And that mindset is hostile to at least some forms of "populism"--I don't especially want people voting directly on what the IMF quota should be, just as I don't especially want people voting on whether the state of California should run full-immersion or parallel-track bilingual education classes, or on how many civil rights immigrants have. . . . >
You're equating direct democracy with populism, but the connection is not necessary. The localist or participatory sort of populism is an artifact of the New Left, one of the more harmless ones all things considered.
The populists of the 1890's had a participatory type of cooperative enterprise, but to the best of my knowledge this did not carry over to their views of government operations except in the broad sense of a cooperative commonwealth (e.g., public ownership). You can go for this sort of thing without diminishing the input of experts.
< . . .
I want to elect some people who have my social-democratic and liberal
preferences, and then let them choose and listen to experts who know
something about the IMF quota, or bilingual education, or the rule of law.
>But there is a kind of populism that doesn't rely on charismatic leaders to
rally the people against sinister enemies who have stolen the dream, isn't
there? Isn't there?>
Charisma obviously helps in politics, but it need not displace mass awareness. In The Populist Persuasion Mike Kazin does find a pattern of rallying the deprived many against the privileged, self-aggrandizing few, but this is not incongenial to liberal or social-democratic thinking. After all, FDR had the "economic royalists." It may also be necessary simply as a minimal defense strategy. Think of how Dukakis' above-the-fray attitude helped to sink him against Bush's mudballs. You can't rely solely on the force of ideas when your opponent is saying you are a sonovabitch. Such terms of debate are implicitly stacked against you, since you fail to contradict the opposition's premise that you have no right to speak in the first place.

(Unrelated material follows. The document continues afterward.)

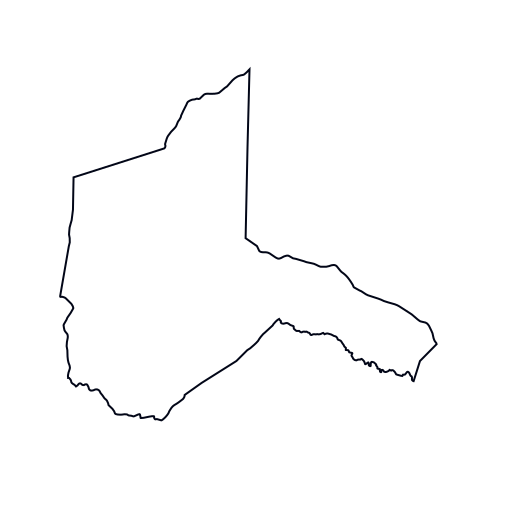 the district of Valle de Angeles, Francisco Morazán, Honduras, rotated 11°
{"feature_id": "27666195B29826450958821", "entity_name": "Valle de Angeles", "entity_type": "district", "adm_level": 2, "iso_a3": "HND", "parent_name": "Honduras", "parent_adm1": "Francisco Morazán", "projection": "robinson", "projection_center": [-86.986, 14.163], "detail": "fine", "context": "isolated", "style": "outline", "palette": "ink", "viewbox_px": 512, "rotation_deg": 11, "n_neighbors": 0, "source": "geoboundaries", "source_scale": "gbopen_adm2", "svg_char_len": 6060}
<svg xmlns="http://www.w3.org/2000/svg" viewBox="0 0 512 512"><g transform="rotate(11 256 256)"><path d="M450.1,308.1L449.6,307.1L447.8,305.5L446.9,304.3L446.0,302.8L444.0,298.2L442.2,295.6L439.2,291.6L437.8,290.3L436.6,289.5L435.0,289.0L430.2,288.8L429.2,288.6L426.7,287.4L420.0,283.6L417.3,282.5L406.3,278.1L404.1,277.4L401.4,276.9L394.4,276.3L390.2,275.8L387.0,275.0L384.0,274.5L373.4,273.2L371.2,272.6L366.1,270.5L364.3,270.1L358.2,268.1L357.7,267.7L356.5,265.9L354.0,263.2L351.5,260.8L350.0,259.5L348.4,258.3L347.0,257.4L345.4,256.5L342.9,255.3L341.4,254.2L337.4,250.8L336.8,250.4L336.0,250.1L334.9,249.9L333.6,250.1L331.9,250.7L329.6,252.0L327.1,253.1L324.5,253.6L322.7,254.0L321.3,254.2L319.5,253.9L316.6,253.1L314.3,252.6L311.9,252.5L306.6,252.4L304.2,252.0L295.8,251.2L292.8,251.2L288.5,249.7L287.3,249.5L285.8,249.9L283.7,251.0L282.9,251.6L281.1,253.1L279.6,254.0L278.6,254.3L277.6,254.3L275.5,253.7L269.0,250.9L267.4,250.5L266.2,250.4L264.7,250.5L262.2,251.0L260.6,251.1L259.7,251.0L259.0,250.8L258.4,250.5L258.0,250.1L255.1,246.1L242.4,240.5L226.9,150.8L214.0,74.0L211.9,77.3L209.8,80.0L208.8,80.7L206.5,81.6L204.1,83.0L202.8,84.1L201.1,85.8L199.4,88.0L195.2,95.1L193.2,97.1L189.7,101.5L188.5,102.9L187.0,103.7L184.4,104.6L180.9,105.4L177.1,106.0L175.4,106.6L174.7,107.1L174.0,107.7L170.7,112.4L169.4,112.9L168.2,112.8L167.7,112.9L166.1,113.9L163.6,114.7L162.3,115.5L161.3,116.2L160.4,117.0L159.7,117.7L159.2,118.9L158.8,120.8L156.9,127.5L156.2,130.5L155.7,132.4L155.7,133.8L155.5,134.7L154.8,136.8L154.0,138.5L153.7,139.3L152.9,143.5L152.4,144.8L151.5,146.4L149.0,150.2L146.9,154.5L146.4,155.8L146.0,157.7L145.4,163.2L145.5,163.9L146.1,165.2L146.1,166.1L146.0,166.9L145.4,167.9L61.9,213.6L67.5,245.5L68.2,256.0L67.9,259.4L67.6,263.6L68.0,267.7L68.4,270.7L69.7,274.0L70.6,278.2L70.4,282.1L71.4,332.8L71.6,333.3L71.8,333.4L72.3,333.4L73.3,333.0L74.7,333.1L76.1,333.3L77.3,333.8L83.9,338.2L85.7,340.2L86.5,341.7L86.6,342.2L86.3,343.2L84.9,347.3L82.6,352.5L82.2,354.6L80.5,359.5L80.3,360.6L81.1,363.0L82.2,365.5L83.2,366.6L85.6,368.6L86.1,369.4L86.4,370.2L86.7,371.3L86.8,372.5L86.8,376.4L87.3,380.6L88.1,382.7L88.8,384.5L90.2,390.7L91.2,394.0L92.3,396.5L93.9,399.1L94.6,400.9L94.7,401.6L94.7,402.6L94.2,406.2L94.2,408.4L94.3,409.8L94.8,411.3L94.8,411.5L95.5,411.4L95.8,411.4L97.5,412.7L98.3,413.9L98.8,415.1L99.5,415.8L100.6,416.4L102.2,417.0L103.2,417.6L104.2,418.4L105.4,417.2L106.4,415.4L106.8,415.0L107.3,414.7L107.9,414.6L108.5,414.7L109.1,415.0L110.0,415.6L110.9,415.7L111.8,415.5L112.5,414.8L112.9,414.6L114.0,414.3L114.6,414.4L115.2,414.9L116.5,416.5L117.3,418.2L117.7,418.7L118.2,419.1L119.0,419.5L119.8,419.6L121.2,419.2L122.1,418.8L123.5,417.8L124.6,417.4L125.9,417.3L127.2,417.7L127.8,418.1L128.3,418.5L129.6,420.2L131.9,422.1L134.1,424.3L134.9,424.9L136.5,425.8L137.4,426.6L138.9,428.7L139.2,429.3L139.5,430.1L139.7,430.5L144.2,433.4L146.4,435.5L147.5,437.3L148.0,437.7L148.5,437.9L150.3,438.0L152.9,437.7L154.6,437.3L156.9,436.5L158.7,436.2L159.9,436.2L161.0,436.7L161.6,436.8L164.1,436.6L165.8,436.8L166.4,436.8L166.9,436.6L168.1,435.8L170.5,434.1L171.8,433.5L172.3,433.7L172.6,434.4L173.1,435.4L173.5,436.7L173.7,437.0L174.0,437.0L176.5,436.3L181.8,434.1L184.5,433.1L186.0,432.8L186.4,432.8L186.6,433.0L186.8,433.9L186.9,434.3L187.6,435.2L188.1,435.5L188.6,435.5L189.4,435.1L190.0,435.0L194.4,435.4L194.8,435.2L195.8,434.2L197.1,432.5L198.1,431.0L199.2,429.0L200.0,427.2L200.5,424.9L201.1,423.3L202.0,421.1L203.0,419.4L204.2,418.0L206.2,416.2L207.9,414.5L210.5,411.6L211.7,410.2L212.3,408.8L212.5,408.1L212.6,407.1L212.5,406.0L226.9,390.9L256.8,362.8L265.4,350.1L267.9,347.7L271.1,343.6L272.7,341.4L274.2,339.0L275.1,336.6L276.2,334.3L277.9,331.3L279.4,329.4L285.6,321.0L286.1,319.6L287.8,316.7L289.3,314.7L290.7,313.4L291.6,314.3L292.8,315.1L293.0,315.6L292.9,316.1L293.0,316.4L293.3,316.8L293.8,317.1L294.6,317.3L296.0,317.2L298.3,316.1L299.3,315.9L300.1,316.0L301.0,316.3L302.9,317.2L306.1,317.7L306.5,318.2L306.7,319.3L307.1,320.2L307.5,320.5L308.1,320.8L309.2,321.5L309.8,321.7L310.4,321.8L312.7,321.3L313.6,321.9L314.8,322.3L315.5,322.2L316.3,321.5L317.0,321.2L317.9,321.0L318.7,321.1L319.5,320.7L320.2,320.6L321.7,321.2L322.9,321.3L323.4,321.6L324.6,322.9L324.9,323.0L325.3,323.0L325.7,322.9L326.6,322.2L327.7,321.7L329.8,321.5L331.0,321.0L332.2,321.0L333.3,320.7L334.4,320.2L336.2,318.9L336.7,318.7L338.2,319.7L339.3,319.0L340.5,318.5L341.3,318.4L344.8,318.7L347.8,319.6L349.3,319.7L350.2,320.0L351.0,320.6L351.7,321.4L352.0,322.1L352.3,322.4L353.2,322.6L354.9,322.9L355.5,323.2L355.9,323.5L357.4,325.1L359.2,326.8L359.7,327.6L360.0,328.0L361.7,329.0L362.0,330.2L362.0,330.9L362.1,331.1L364.4,330.9L364.9,331.2L365.9,332.7L367.0,332.8L368.4,332.8L368.9,332.9L369.1,333.1L369.1,333.5L368.8,334.9L368.7,335.3L368.9,335.7L369.3,336.3L370.2,337.1L370.9,338.2L371.7,338.7L372.6,339.2L373.6,339.3L374.6,339.2L375.3,338.6L376.1,338.2L378.3,337.7L378.9,337.0L379.4,336.9L380.5,337.5L381.8,338.4L382.3,338.9L383.8,341.3L384.1,341.3L384.3,341.2L386.1,339.3L386.6,339.1L386.8,339.3L387.0,339.6L387.5,341.4L387.7,341.8L388.3,342.2L389.0,342.3L389.4,342.2L389.5,341.9L389.2,340.2L389.2,338.9L389.4,338.2L389.7,337.9L390.1,337.8L391.9,337.9L392.5,338.2L394.6,339.5L394.8,340.0L394.8,340.5L395.9,341.4L396.3,341.8L396.5,342.3L396.5,342.9L396.8,343.3L397.5,343.4L398.6,343.3L399.1,343.4L399.2,343.7L399.4,344.7L399.8,345.7L400.2,346.1L400.6,346.2L401.0,346.1L401.1,345.9L400.9,345.0L400.8,344.2L401.1,343.9L401.4,343.8L402.0,343.7L402.5,343.9L403.0,344.3L403.5,344.9L403.8,345.1L404.4,345.2L405.2,345.2L406.1,344.9L407.2,344.2L408.1,343.5L408.9,342.3L410.5,342.7L411.0,342.2L412.0,342.0L412.8,342.3L414.2,343.2L415.1,344.1L415.9,345.1L416.2,345.4L417.3,345.6L421.0,345.9L421.7,345.9L422.1,345.7L422.5,345.8L422.7,345.5L422.9,344.6L423.0,344.4L424.2,344.2L425.0,343.8L426.3,341.2L426.8,340.8L427.2,340.7L427.9,340.9L428.8,341.6L430.2,343.6L430.8,344.2L431.1,344.3L431.6,344.4L431.9,344.7L432.3,345.5L432.6,347.2L432.8,347.9L433.6,348.5L434.3,348.8L434.6,348.8L437.0,327.8L450.1,308.1Z" fill="none" stroke="#020617" stroke-width="2"/></g></svg>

Another pattern Kazin finds is the harkening back to some kind of lost Arcadia. A time and place when things were set right, before the bad guys messed it up. This could clearly reflect a misplaced nostalgia for what never was, or it could be taken as a healthy identification with, as Richard Nixon said, what is right with America. I'm sure you would agree that there is plenty in our history to fortify such a view, which could be taken as a politically-crucial confidence in the ultimate rightness of the cause.